Un avis partagé par Riham (pseudonyme), experte en cafédomancie, numérologie et interprétation des rêves, qui a refusé de révéler son identité en raison de la nature de son travail qui compte des milliers d’adeptes dans un groupe Facebook fermé et public. « Lire le marc du café, c’est comme être un psychologue : les deux analysent l’état mental de la personne en face et l’aident à trouver un réconfort psychologique et à se débarrasser de l’anxiété et de la confusion, tout en clarifiant sa vision pour certaines questions personnelles auxquelles il peut ne pas trouver de solutions. Que ce soit en raison de l’abondance des préoccupations ou de l’élan et de la complexité de la vie », affirme-t-elle, tout en ajoutant que ce qu’elle fait n’a rien à voir avec la magie et la sorcellerie, mais est basé sur l’expérience et que les lectures qu’elle donne aux gens peuvent ne pas être inévitables et définitives, mais seulement une tentative d’inventorier les faits du passé, de comprendre le présent et, ensuite, de prédire l’avenir qui est le plus proche de se produire. Elle poursuit que ces dernières années, le mouvement s’est accéléré et les demandes ont évolué. Avant, on la consultait soit pour des questions de coeur, soit pour des questions de boulot. Ces derniers temps, le domaine du travail a clairement pris le dessus. Dopé par les inquiétudes du lendemain en ces temps de crise, le marché de l’occulte est florissant.
Un contexte favorable
Chose qui ne surprend pas la sociologue Samia Saleh. « Plusieurs facteurs mènent à cette quête. Le manque de spiritualité, par exemple, peut donner lieu à une foule d’incertitudes anxiogènes.
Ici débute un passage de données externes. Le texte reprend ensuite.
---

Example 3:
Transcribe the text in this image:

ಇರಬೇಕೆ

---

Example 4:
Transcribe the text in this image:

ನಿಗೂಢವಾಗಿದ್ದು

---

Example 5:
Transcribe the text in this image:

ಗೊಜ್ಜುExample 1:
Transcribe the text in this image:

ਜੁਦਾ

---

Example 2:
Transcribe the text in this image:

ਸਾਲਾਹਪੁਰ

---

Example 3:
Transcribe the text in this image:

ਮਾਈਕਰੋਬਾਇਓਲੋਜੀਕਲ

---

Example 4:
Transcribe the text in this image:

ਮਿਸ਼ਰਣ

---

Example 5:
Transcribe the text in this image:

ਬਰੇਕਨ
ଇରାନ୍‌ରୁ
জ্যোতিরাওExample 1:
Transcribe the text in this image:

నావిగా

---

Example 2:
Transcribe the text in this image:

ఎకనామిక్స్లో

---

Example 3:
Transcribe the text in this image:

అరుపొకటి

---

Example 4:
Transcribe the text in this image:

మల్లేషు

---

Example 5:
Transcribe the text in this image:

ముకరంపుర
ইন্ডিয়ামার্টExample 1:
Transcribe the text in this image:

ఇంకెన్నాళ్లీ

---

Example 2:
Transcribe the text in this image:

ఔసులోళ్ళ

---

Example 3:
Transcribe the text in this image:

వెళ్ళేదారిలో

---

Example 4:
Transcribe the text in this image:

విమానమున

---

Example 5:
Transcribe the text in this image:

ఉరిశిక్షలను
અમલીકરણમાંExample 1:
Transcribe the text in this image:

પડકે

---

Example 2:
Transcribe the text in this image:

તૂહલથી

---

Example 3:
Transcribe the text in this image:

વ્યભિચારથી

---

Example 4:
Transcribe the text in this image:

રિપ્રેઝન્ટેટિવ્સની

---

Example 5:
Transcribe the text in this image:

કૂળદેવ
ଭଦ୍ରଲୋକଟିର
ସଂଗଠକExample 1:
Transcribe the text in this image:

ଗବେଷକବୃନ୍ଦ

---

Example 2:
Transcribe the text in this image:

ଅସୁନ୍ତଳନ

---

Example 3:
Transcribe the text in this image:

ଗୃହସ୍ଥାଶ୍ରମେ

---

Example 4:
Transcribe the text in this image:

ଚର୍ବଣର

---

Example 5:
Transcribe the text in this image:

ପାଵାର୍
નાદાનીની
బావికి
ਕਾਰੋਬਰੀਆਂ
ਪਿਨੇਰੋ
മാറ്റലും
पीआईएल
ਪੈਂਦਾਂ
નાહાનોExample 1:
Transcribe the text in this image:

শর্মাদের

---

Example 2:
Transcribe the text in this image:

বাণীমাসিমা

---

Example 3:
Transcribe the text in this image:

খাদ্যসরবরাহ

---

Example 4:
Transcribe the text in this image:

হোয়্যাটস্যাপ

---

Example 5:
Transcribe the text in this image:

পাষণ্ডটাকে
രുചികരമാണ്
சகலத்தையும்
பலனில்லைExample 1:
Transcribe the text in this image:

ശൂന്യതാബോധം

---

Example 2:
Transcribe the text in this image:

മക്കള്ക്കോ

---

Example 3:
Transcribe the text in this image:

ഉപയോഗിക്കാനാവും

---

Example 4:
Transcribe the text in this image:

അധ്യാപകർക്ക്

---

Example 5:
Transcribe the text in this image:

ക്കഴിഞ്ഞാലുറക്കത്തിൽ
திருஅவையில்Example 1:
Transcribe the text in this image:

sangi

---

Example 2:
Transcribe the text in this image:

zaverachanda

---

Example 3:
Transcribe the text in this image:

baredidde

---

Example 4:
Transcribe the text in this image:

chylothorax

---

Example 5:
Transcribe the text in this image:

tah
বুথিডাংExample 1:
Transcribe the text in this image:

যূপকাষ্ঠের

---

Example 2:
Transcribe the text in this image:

Tous les modèles traditionnels sécurisants ont volé en éclat, notamment la cellule familiale et le monde du travail », explique-t-elle, tout en ajoutant que la voyance a également augmenté en raison du contexte d’insécurité lié aux multiples crises. Ce contexte profite aux astrologues et aux voyants, car, en prétendant dévoiler le futur, ils produisent justement un discours de certitude. Une certitude qui rassure. Saleh avertit contre la digitalisation de ces arts divinatoires. Car cette présence en ligne permet de démocratiser l’accès à la voyance et d’attirer une clientèle plus jeune, souvent plus réceptive aux communications digitales. Les live Instagram ou les vidéos TikTok sont devenus des moyens dynamiques de démontrer leur savoir-faire et leur authenticité. « La facilité d’accès aux pratiques divinatoires, rendues accessibles en un clic, risque de transformer leur usage en obsession et en addiction, avec des conséquences négatives sur la vie quotidienne des individus », conclut-elle.